Nur die wenigsten (wollen) wissen, dass dem UN-Teilungsplan von 1947 bereits eine erste Teilung Palästinas vorangegangen war. Aus 75 Prozent des Gebietes, das gesamte Territorium östlich des Jordans, wurde Transjordanien, später Jordanien, gebildet. Damit war also ein erster arabischer Palästinenser-Staat geschaffen, dessen Existenz bis heute von niemandem zur Disposition gestellt wurde.

Vor dem Hintergrund des Geredes einer Zweiteilung, einer Zweistaatenlösung für das britische Mandatsgebiet Palästinas, hätte im Sinne historischer Gerechtigkeit überhaupt nichts dagegen gesprochen, die restlichen 25 Prozent westlich des Jordans komplett einem jüdischen Palästinenser-Staat (eben Israel) zuzuweisen. Zumal die palästinensischen Araber unter Führung des Großmufti von Jerusalem in den 1930er Jahren antisemitische Pogrome organisierten und im Zweiten Weltkrieg – wie die Araber insgesamt – auf Seiten Nazideutschlands kämpften – und es eigentlich eine gute Gepflogenheit ist, dass die Gewinner den Verlierern von Kriegen die Friedensbedingungen diktieren. Hätte man die Araber Restpalästinas vor die Wahl gestellt, entweder unter israelischer Herrschaft zu leben oder nach Syrien, Ägypten oder in den arabischen Palästinenser-Staat Jordanien umzusiedeln, wäre das jedenfalls kein Skandal gewesen.

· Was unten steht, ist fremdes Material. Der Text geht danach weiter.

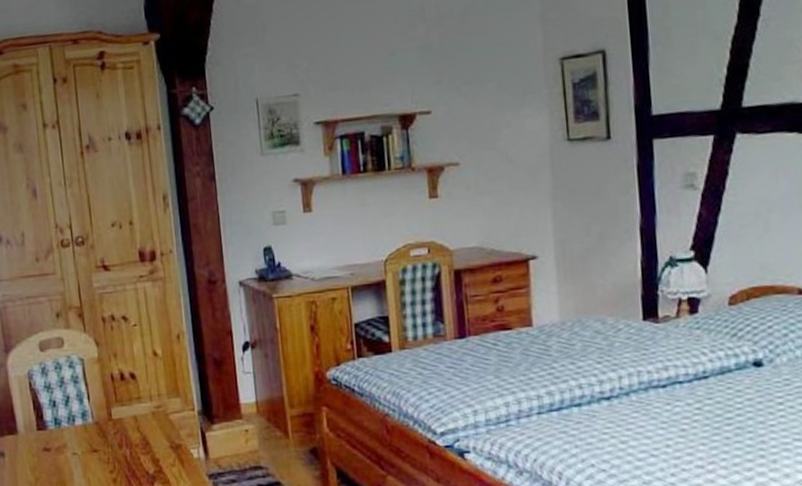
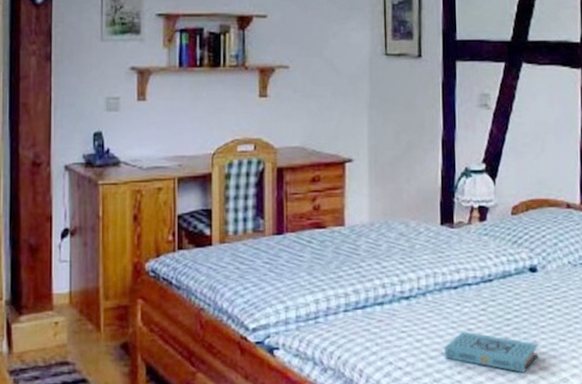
book: none [653,432,769,474] -> present [444,331,540,373]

Stattdessen sah der UN-Teilungsplan (annähernd halbe-halbe) 12,5 Prozent des ursprünglichen Palästinas für die Juden und 12,5 Prozent für einen zweiten arabischen Palästinenser-Staat vor, womit die arabischen Palästinenser für ihre Nazi-Kollaboration und Niederlage belohnt und die Juden ohne Grund und Not bestraft wurden. Überdies sollten beide Gruppen ihren Staat auf jeweils drei, kaum miteinander verbundenen, auf den Landstrich verteilten Regionen gründen, mit Jerusalem und Umgebung als von der UNO verwalteter Zone. Trotz der offensichtlichen maßlos ungerechten Benachteiligung der Juden und Bevorteilung der Araber haben die Juden diesen Teilungsplan akzeptiert und ihren Staat gegründet. Die Araber dagegen lehnten und lehnen die »Zweistaatenlösung« (und damit eben auch einen eigenen Staat) seither ab und versuchten und versuchen, den Judenstaat zu vernichten.

Grafik: איתמראשפר, CC BY-SA 4.0, via Wikimedia Commons.

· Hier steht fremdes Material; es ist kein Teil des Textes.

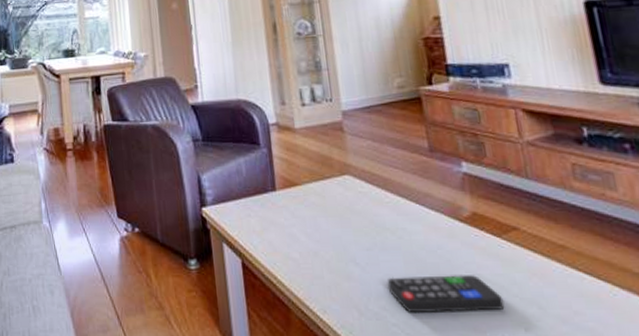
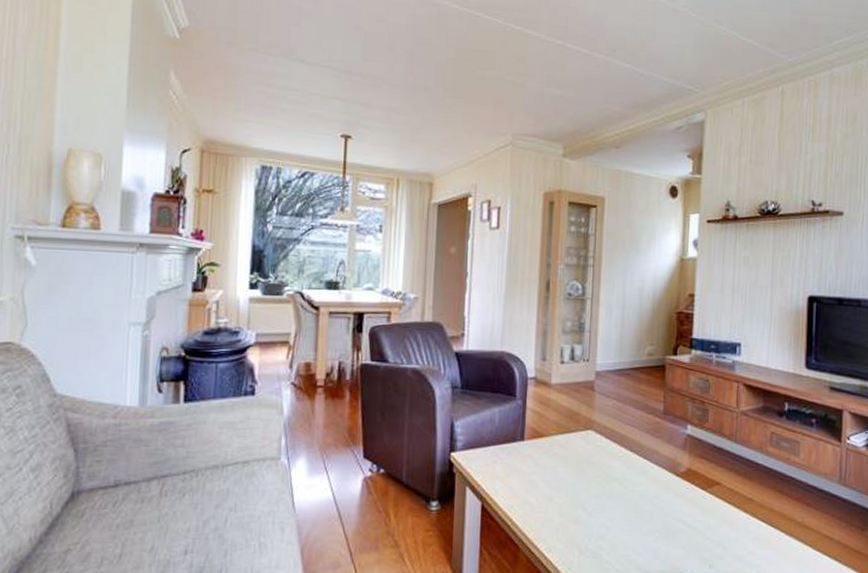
remote control: present [386,275,505,314] -> none [607,521,698,553]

Der erste Vernichtungskrieg gegen Israel

Gegen den UN-Teilungsplan und ungehindert durch die UNO oder eine westliche Macht griffen die arabischen Palästinenser sowie die regulären Armeen Syriens, Ägyptens, Iraks, Libanons und Jordaniens den Judenstaat einen Tag nach dessen Unabhängigkeitserklärung vom 14. Mai 1948 an; abermals unter Beteiligung von deutschen Nazis, denen sie Zuflucht vor der Verfolgung durch die Alliierten boten. Aufgrund des von den USA, Großbritannien und Frankreich verhängten Waffenembargos, das erneut einseitig die Juden benachteiligte, hätte Israel fast verloren. Dank der von der Sowjetunion geduldeten Lieferung von Waffen aus der Tschechoslowakei konnte sich Israel nicht nur behaupten, sondern später, mit Kampfflugzeugen ausgestattet, sogar gewinnen. Die Israelis vergrößerten ihr Territorium gegenüber dem UN-Teilungsplan um ein Drittel, indem sie nicht nur Westjerusalem, sondern auch den arabischen Palästinensern ursprünglich zugeteilte Gebiete eroberten: im Norden an der Grenze zum Libanon sowie nord-östlich des Gazastreifens und südlich des Gazastreifens an der Grenze zu Ägypten, mit dem Resultat eines nun auch zusammenhängenden Territoriums. Die verbliebenen, von den arabischen Palästinensern und umliegenden arabischen Staaten ausgeschlagenen »Palästinenser-Gebiete« laut Teilungsplan wurden von Ägypten (Gazastreifen) und Jordanien (Westjordanland) besetzt, wobei die Jordanier auch Ostjerusalem einnahmen.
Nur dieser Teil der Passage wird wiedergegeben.